» TEXT EXTRACT:
☆ ☆ ☆ ☆ ☆

|
Nine Parts of Desire
"Brooks demonstrates respect for Islam and the Muslims she met as a
reporter. Her scholarly work on Islam also appears to be extensive."
Geoff Lumetta reviews this 1996 book by Geraldine Brooks.
Non-Muslims writing on Islam tend to fall into two categories: those who
attack the religion and denigrate its followers, and those who become apologists
for Islam, glossing over repressive aspects of some Muslim communities.
Geraldine Brooks' Nine Parts of Desire, The Hidden World of Islamic Women at
times does both of these things. But it is in the book's critical yet respectful
look at Islam that the reader finds subjects for serious discussion and a
measure of understanding that is all too rare in Western depictions of Islam.
Brooks is an Australian-born Wall Street Journal reporter who spent seven
years living and working in the Middle East. She seems very much aware that,
despite a recent explosion of books meant to shed light on the lives of Muslim
women, the average Westerner has been exposed to little more than negative and
one-dimensional views on the subject. Portrayals such as Not Without My
Daughter, Betty Mahmoody's horrific memoir of an American woman who follows her
Muslim husband to Iran only to find herself trapped in an abusive,
discriminating environment, tend to be the extent of understanding of Islam.
To counter such portrayals, Brooks offers an example of an American woman who
was very happy living in Iran with her Muslim husband. Far from being abused and
held against her will, this Muslim convert was welcomed in Iran even after the
Islamic revolution and was very much in control of her life and her family.
Brooks is quick to point out, however, that "tales of domestic contentment
didn't tell the whole story, any more than Betty Mahmoody's domestic nightmare
had."
The author doesn't gloss over the fact that there are laws in contemporary
Iran that prohibit a woman from leaving the country without her husband's
permission. She also points to polygamy and child marriages. On the other hand,
few Muslim men are abusive, take more than one wife, or marry young girls. Most
of all, Brooks shows that few Iranian women live in the unsanitary, repressive
and benighted conditions Americans associate with Third World countries.
Instead, virtually all women are safe in their neighborhoods; most have access
to good child care and many live lives that are enviable by American standards.
To Brooks, in fact, the very fundamentalist Iranian culture shows the best
hope for changing the status of Muslim women. One of the strongest female
figures in the book is Faezeh Hashemi, Iranian President Hashemi Rafsanjani's
30-year-old daughter and the brains behind re-establishing women's sports in
Iran. She led a campaign to reopen sporting facilities that were closed after
the 1979 Islamic revolution.
Many female athletes, including Olympic competitors, were forced out of
sportswear and into hijab following Ayatollah Khomeini's rise to power. But
well-educated Hashemi, Brooks writes, "could speak the language of the
radical mullahs" and she was able to justify women's sports based on
examples from the life of the Prophet Muhammad. He is quoted as saying that all
Muslims should have "strong bodies" and that "You shall excel in
all respects if you are the believers." Hashemi argued that sports should
be part of that search for excellence; and that women need the physical and
mental benefits of sports to raise a healthy Islamic family.

☆ ☆ ☆ ☆ ☆

» RECORDS PROVIDED:
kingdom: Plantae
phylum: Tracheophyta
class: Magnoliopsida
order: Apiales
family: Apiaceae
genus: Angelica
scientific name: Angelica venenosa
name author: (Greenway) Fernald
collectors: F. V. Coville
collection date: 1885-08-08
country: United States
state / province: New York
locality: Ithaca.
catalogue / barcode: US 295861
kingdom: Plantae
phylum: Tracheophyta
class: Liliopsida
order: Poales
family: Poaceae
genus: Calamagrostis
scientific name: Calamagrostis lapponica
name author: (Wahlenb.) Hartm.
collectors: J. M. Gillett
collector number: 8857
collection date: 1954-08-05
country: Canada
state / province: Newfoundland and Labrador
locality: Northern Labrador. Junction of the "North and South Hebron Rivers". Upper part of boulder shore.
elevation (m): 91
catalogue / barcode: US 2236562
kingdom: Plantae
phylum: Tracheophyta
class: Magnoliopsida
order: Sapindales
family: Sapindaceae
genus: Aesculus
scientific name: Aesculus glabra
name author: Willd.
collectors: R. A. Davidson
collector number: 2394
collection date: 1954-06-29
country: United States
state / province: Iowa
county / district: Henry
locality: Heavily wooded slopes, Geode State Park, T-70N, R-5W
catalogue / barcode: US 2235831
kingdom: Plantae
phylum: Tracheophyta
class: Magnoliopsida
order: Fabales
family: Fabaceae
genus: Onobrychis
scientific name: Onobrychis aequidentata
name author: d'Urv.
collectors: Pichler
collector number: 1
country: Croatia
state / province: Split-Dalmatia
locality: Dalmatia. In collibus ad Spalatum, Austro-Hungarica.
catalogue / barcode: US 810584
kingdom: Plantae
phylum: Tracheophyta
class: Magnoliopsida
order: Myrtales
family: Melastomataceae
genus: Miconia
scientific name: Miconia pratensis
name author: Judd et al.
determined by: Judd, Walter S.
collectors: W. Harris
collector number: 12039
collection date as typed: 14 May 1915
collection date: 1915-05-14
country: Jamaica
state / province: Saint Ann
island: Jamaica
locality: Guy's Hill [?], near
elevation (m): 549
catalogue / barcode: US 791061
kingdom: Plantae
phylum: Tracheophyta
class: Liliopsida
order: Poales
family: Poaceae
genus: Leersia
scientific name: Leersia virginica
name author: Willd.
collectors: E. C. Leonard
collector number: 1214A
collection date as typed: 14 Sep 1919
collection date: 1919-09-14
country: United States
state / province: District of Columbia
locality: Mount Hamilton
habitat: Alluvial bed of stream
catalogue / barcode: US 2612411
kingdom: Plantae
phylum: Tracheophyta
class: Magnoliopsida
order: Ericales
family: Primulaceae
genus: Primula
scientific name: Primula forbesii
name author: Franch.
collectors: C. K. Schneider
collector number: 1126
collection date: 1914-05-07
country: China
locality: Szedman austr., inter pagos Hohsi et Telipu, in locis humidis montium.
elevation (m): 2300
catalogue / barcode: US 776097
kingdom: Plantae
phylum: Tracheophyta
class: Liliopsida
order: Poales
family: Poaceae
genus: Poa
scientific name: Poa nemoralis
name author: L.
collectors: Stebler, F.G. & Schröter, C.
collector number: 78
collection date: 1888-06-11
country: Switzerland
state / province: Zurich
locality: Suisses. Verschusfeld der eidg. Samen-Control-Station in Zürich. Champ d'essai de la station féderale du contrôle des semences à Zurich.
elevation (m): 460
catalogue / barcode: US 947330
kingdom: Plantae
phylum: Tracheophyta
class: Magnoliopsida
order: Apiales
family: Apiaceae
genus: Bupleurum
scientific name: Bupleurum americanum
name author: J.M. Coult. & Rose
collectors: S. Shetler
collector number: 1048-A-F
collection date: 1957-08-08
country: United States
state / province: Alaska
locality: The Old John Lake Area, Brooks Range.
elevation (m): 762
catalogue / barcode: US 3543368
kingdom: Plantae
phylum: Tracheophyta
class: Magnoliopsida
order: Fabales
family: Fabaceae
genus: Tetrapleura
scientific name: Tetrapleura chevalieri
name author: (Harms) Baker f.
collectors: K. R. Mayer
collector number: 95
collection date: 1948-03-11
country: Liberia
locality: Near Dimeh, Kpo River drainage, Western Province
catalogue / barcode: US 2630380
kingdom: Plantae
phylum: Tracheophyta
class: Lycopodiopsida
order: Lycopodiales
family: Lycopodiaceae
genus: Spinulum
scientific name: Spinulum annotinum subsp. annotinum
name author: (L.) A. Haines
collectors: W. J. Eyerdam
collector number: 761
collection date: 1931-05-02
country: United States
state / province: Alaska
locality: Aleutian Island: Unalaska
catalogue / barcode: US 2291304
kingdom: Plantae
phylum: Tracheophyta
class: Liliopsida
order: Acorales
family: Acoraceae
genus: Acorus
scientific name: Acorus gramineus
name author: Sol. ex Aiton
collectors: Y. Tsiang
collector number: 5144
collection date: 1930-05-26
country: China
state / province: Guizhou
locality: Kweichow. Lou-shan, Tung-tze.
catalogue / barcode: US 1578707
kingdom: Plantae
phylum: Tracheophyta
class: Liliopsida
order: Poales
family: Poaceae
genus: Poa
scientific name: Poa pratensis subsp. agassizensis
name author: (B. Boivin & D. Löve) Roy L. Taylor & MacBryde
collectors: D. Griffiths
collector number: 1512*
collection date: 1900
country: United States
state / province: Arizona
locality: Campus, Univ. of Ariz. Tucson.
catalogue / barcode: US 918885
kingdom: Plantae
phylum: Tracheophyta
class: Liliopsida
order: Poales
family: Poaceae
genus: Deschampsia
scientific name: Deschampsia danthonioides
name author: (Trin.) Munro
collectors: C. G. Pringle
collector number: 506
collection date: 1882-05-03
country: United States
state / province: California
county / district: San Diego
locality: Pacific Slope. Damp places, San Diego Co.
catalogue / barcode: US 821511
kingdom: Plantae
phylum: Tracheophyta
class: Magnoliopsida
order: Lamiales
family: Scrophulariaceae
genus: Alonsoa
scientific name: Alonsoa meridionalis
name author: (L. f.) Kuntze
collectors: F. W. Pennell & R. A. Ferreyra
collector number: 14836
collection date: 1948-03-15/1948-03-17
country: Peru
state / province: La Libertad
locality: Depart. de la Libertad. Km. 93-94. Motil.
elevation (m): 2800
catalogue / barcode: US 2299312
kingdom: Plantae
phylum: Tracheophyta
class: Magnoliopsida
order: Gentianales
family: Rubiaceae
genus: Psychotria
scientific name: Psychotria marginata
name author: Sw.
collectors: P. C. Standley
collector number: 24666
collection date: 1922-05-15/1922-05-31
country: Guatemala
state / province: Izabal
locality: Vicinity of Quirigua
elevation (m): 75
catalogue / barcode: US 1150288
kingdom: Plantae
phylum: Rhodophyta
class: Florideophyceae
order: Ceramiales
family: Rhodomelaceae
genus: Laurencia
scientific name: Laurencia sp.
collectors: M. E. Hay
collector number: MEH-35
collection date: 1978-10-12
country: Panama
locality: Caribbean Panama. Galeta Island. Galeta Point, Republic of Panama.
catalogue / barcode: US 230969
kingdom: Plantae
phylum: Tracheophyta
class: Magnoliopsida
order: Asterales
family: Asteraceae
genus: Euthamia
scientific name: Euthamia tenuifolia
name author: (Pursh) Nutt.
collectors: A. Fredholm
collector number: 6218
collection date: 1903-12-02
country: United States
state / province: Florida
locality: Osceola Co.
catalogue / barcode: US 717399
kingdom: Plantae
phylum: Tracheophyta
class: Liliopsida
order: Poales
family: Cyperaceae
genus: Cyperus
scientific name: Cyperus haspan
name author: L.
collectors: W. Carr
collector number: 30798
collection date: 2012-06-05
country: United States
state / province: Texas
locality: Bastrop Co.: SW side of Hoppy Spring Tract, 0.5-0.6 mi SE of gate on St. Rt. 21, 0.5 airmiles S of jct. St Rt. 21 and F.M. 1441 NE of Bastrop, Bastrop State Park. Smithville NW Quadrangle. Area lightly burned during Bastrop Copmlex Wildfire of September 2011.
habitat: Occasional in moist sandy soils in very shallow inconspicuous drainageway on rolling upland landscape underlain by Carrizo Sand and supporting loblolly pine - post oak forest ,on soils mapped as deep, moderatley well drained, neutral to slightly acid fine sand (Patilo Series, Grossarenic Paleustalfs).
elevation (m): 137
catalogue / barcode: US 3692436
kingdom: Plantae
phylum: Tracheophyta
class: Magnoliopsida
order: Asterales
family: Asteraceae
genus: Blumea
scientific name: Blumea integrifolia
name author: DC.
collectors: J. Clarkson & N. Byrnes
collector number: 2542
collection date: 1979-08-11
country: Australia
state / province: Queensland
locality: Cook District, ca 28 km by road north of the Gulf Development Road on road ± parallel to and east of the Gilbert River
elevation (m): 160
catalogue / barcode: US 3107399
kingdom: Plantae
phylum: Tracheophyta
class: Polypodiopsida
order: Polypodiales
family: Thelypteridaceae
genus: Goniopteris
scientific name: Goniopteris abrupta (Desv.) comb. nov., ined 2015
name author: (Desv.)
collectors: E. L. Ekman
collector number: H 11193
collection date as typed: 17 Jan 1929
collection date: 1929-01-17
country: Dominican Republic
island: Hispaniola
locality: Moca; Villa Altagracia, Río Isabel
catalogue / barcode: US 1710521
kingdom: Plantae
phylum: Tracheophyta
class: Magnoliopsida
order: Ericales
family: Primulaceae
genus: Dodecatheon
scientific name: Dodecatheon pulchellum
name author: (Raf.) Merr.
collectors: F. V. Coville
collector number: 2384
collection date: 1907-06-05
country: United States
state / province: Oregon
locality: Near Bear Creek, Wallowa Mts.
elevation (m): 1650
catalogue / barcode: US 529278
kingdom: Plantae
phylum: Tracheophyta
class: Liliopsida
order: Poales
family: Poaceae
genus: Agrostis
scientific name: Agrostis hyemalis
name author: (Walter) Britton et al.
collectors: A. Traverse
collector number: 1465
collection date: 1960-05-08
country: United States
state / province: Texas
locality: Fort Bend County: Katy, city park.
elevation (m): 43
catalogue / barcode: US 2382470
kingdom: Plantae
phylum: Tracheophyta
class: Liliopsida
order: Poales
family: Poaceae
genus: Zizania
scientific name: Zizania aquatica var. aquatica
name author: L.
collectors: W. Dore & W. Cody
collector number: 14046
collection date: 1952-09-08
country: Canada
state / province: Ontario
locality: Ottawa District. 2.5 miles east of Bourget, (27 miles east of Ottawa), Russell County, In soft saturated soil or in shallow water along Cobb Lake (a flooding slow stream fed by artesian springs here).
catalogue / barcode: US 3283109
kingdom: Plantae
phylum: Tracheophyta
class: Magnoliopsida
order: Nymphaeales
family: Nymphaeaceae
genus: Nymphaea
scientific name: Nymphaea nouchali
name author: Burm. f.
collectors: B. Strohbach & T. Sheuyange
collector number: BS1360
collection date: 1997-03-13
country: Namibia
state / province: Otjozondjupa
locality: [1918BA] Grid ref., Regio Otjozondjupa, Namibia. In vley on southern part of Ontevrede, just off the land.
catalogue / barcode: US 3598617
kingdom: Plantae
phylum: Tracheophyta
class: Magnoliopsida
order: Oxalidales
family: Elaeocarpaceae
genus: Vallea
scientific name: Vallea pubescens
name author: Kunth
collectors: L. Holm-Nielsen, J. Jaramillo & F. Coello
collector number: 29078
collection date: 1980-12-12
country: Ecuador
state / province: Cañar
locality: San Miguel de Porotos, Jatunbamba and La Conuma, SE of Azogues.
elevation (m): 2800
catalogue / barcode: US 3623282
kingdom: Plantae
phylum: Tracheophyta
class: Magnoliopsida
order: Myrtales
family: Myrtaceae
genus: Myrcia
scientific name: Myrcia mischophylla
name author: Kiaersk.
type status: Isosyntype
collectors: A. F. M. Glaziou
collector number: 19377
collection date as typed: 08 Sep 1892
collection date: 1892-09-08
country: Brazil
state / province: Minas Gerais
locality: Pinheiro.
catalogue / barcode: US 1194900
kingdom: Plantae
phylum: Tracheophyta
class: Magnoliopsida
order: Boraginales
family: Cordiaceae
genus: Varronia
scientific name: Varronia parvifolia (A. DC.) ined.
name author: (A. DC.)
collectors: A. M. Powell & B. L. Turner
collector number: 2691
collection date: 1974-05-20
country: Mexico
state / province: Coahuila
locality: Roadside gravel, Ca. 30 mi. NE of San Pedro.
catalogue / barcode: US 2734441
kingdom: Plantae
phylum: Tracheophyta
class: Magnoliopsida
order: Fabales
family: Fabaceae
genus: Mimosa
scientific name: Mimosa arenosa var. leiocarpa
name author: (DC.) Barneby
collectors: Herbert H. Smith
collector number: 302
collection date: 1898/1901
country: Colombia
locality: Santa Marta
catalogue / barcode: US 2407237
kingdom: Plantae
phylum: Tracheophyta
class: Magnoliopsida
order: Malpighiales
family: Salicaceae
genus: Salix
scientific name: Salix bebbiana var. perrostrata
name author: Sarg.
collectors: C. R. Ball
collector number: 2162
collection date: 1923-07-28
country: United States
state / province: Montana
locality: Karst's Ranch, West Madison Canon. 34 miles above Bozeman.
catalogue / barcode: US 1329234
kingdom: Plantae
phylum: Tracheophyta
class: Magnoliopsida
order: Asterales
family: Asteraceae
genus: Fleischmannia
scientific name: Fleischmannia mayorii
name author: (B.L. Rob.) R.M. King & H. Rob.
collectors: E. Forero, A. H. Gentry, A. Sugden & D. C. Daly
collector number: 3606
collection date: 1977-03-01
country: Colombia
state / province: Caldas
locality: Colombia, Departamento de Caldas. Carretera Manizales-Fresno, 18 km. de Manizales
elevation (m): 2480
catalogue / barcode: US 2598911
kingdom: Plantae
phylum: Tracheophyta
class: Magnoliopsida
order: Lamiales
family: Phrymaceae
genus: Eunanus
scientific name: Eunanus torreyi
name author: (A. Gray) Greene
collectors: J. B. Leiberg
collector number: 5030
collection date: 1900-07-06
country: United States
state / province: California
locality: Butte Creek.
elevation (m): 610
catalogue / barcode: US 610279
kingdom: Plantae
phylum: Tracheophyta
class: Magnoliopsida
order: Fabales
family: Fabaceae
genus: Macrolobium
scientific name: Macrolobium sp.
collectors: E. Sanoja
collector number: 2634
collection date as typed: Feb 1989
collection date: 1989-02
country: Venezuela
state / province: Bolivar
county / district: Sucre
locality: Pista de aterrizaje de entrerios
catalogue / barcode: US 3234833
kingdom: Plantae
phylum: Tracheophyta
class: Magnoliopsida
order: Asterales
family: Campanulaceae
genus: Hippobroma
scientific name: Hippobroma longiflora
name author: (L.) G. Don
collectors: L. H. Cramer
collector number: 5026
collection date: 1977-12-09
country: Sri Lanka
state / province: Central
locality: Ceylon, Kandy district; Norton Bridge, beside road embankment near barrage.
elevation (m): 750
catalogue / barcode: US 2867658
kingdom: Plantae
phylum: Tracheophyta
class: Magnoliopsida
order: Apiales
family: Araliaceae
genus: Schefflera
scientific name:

☆ ☆ ☆ ☆ ☆

» BRIEF 1:
Translate this sentence from the book review into Spanish: "She also points to polygamy and child marriages."
» BRIEF 2:
Reproduce word for word the passage of the book review that begins at the words "Instead, virtually all" and stops after "1979 Islamic revolution.".
The records are separate from the book review and unrelated to it.

» EXERCISE ANSWER 1:
También señala la poligamia y los matrimonios infantiles.

» EXERCISE ANSWER 2:
Instead, virtually all women are safe in their neighborhoods; most have access
to good child care and many live lives that are enviable by American standards.
To Brooks, in fact, the very fundamentalist Iranian culture shows the best
hope for changing the status of Muslim women. One of the strongest female
figures in the book is Faezeh Hashemi, Iranian President Hashemi Rafsanjani's
30-year-old daughter and the brains behind re-establishing women's sports in
Iran. She led a campaign to reopen sporting facilities that were closed after
the 1979 Islamic revolution.